The Corn Is Green Notes

by Gordon Anthony, bromide print, 1938

by Gordon Anthony, bromide print, 1938

Emlyn Williams was born on November 5, 1905 into a Welsh-speaking, working-class family in Glan-yr-afon, Mostyn, Flintshire. When he was 11 he won a scholarship to Holywell Grammar School and went on to study at Christ Church, Oxford, where he read French and Italian and joined the Oxford University Dramatic Society. Theatre soon became his life. His first full-length play, Full Moon, premiered at the Oxford Playhouse in 1927, the same year he joined a repertory company there. By 1930, he had expanded his writing with works such as A Murder Has Been Arranged and an English version of Sidney Howard’s play The Late Christopher Bean (TACT 2009), both of which proved successful. He became internationally famous, however, with his thriller Night Must Fall (1935), in which he also played the lead role of a psychopathic murderer.

His other greatest play, The Corn Is Green, however, has a very different character. Based largely on his own childhood in Wales, the play depicts how a young man (Morgan Evans) escapes the short and dangerous life of a coal miner in Wales for an Oxford education and a life beyond the narrow reaches of the coalfields. Williams’ own destiny was turned around with the help of a most singular and determined teacher named Miss Sarah Grace Cooke, a social worker from London who, like Miss Moffat, as the teacher is called in the play, had set up a school in his part of Wales.

The Corn Is Green premiered in London in 1938 and won raves for Sybil Thorndike, with whom Williams co-starred as Morgan Evans. The Broadway Premiere in 1940 featured Ethel Barrymore who also toured with the show. Eva Le Gallienne played the role in NY in 1950 and Cecily Tyson was Miss Moffat in a short-lived 1983 Broadway revival. The 1945 film of The Corn is Green starred a 37 year old Bette Davis as Miss Moffat and the 1979 TV movie, directed by William’s close friend, George Cukor, featured a 72 year old Katharine Hepburn.

Miss Moffat became one of the great female roles in English Theatre of the mid-twentieth Century. She is a powerful and determined career woman who overcomes social and economic obstacles in a rough land against strong odds. It is a presciently feminist role and one that still has great resonance today. It is not surprising that the role attracted some of the most celebrated actresses of the time.

Also resonant today is the debate over coal mining both in Wales and in this country. Both mechanization and environmental concerns have displaced many coal miners. There has been slow progress in re-education and re-training for other skilled jobs. The hope of a better life offered by Miss Moffat to young Morgan Evans is surely a common and oft-repeated wish for many even today.

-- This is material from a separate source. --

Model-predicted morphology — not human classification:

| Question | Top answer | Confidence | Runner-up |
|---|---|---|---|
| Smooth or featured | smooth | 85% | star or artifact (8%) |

In addition to stage his plays, Williams wrote a number of screenplays, working with Alfred Hitchcock (on The Man Who Knew Too Much), Carol Reed, and other directors. Other screen credits include Hitchcock’s adaptation of Daphne du Maurier’s Jamaica Inn (with Charles Laughton), and Gabriel Pascal’s film version of George Bernard Shaw’s Major Barbara (with Wendy Hiller and Rex Harrison, in which Williams also played the role of “Snobby Price”). He also wrote, directed and starred in The Last Days of Dolwyn (1949), which is also notable for the screen debut of his fellow Welshman and friend, Richard Burton.

Williams often appeared in his own plays, and was particularly famous for his one-man-shows, with which he toured the world. The first was Emlyn Williams as Charles Dickens, an evening of excerpts from Dickens’ novels. He followed this up with one man shows based on the works of Dylan Thomas (Dylan Thomas Growing Up), and writer H.H. Munro – better known under his pseudonym “Saki” – The Playboy of the Week-End World.

Williams was married in 1935 to actress Mary Marjorie O’Shann (Molly Shan), who died in 1970. They had two sons, Alan, a writer, and Brook, an actor. He was appointed a Commander of the Order of the British Empire (CBE) in 1962 and died on September 25, 1987 at his flat in Dovehouse Street, London at the age of 81, due to complications from cancer.

Williams wrote a highly successful two volume autobiography, George (1961) and Emlyn (1973). The books are particularly notable for Williams’ frank and open discussion of his bisexuality, making him one of the first publicly “out” literary figures, well before other better-known celebrities such as his close friend and contemporary Christopher Isherwood.